Apesar da Lei Rouanet ser o principal mecanismo de produção de projetos culturais, ainda existe uma dificuldade muito grande para captar os recursos. Essa barreira acontece por que a lei é inacessível ou por que as empresas não são bem informadas?
A lei é inteiramente acessível, assim como o Ministério da Cultura. Temos feito o possível para aumentar a informação das empresas, através de cursos, conferências e numerosos contactos com instituições empresariais. É preciso admitir que custa muito tempo para que se criem novos hábitos. Especialmente em uma época como a nossa, marcada por tanta inseguranca na área empresarial.
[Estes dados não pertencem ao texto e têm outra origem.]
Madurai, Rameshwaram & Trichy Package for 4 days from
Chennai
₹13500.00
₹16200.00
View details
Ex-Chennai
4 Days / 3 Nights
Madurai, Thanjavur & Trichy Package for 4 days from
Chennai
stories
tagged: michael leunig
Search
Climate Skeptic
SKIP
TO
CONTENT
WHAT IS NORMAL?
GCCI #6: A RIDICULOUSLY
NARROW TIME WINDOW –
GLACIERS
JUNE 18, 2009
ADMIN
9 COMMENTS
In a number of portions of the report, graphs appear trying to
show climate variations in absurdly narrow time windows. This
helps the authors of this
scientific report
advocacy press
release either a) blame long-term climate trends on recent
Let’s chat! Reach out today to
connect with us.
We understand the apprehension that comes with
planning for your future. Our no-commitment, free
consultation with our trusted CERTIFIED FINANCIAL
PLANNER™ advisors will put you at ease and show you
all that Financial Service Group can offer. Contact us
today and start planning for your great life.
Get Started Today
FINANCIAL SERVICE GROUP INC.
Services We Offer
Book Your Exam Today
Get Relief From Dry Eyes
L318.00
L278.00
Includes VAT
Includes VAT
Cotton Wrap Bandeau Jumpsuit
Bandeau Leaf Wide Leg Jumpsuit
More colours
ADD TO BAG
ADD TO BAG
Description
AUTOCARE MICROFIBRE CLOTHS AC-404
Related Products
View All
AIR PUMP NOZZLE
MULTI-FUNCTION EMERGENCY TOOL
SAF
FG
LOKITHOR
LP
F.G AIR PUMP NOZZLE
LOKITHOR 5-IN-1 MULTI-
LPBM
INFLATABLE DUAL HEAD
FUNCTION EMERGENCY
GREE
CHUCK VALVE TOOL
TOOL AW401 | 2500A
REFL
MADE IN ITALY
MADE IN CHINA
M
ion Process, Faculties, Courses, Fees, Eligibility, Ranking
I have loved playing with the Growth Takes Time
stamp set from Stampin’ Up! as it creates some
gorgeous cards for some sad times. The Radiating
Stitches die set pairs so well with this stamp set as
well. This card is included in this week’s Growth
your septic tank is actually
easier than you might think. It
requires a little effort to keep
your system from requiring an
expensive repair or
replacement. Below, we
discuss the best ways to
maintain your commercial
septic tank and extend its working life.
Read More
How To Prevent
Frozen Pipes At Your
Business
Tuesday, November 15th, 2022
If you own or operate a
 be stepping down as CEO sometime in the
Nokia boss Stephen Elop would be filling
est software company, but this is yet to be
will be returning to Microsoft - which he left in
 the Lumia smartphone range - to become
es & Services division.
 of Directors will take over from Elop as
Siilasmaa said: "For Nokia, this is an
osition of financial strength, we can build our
O que o próximo ministro da Cultura deve fazer para mudar essa situação e como ele vai encontrar o ministério?
O próximo ministro vai encontrar um Ministério da Cultura consolidado. Quando cheguei ao Ministério, em 1995, estávamos realmente no começo. Já tínhamos as leis culturais, o que não é pouco. Tinhamos, como temos agora, uma lei geral da cultura que se vem convencionando chamar de Lei Rouanet, dedicada a todas as áreas da cultura. E tinhamos a Lei do Cinema e do Audiovisual que agora passa a ser administrada pela ANCINE (Agência de Cinema). Mas na prática, estavamos apenas começando. O novo ministro vai herdar uma estrutura administrativa consolidada e a experiência de milhares de projetos realizados nos mais diversos setores culturais.
Agora, sempre há campo para aprimoramentos e mudanças que levem esta experiência adiante. Mas quanto a este ponto, prefiro esperar pela formação do governo de transição, ao qual passaremos todos os dados e sugestões que acumulamos neste período.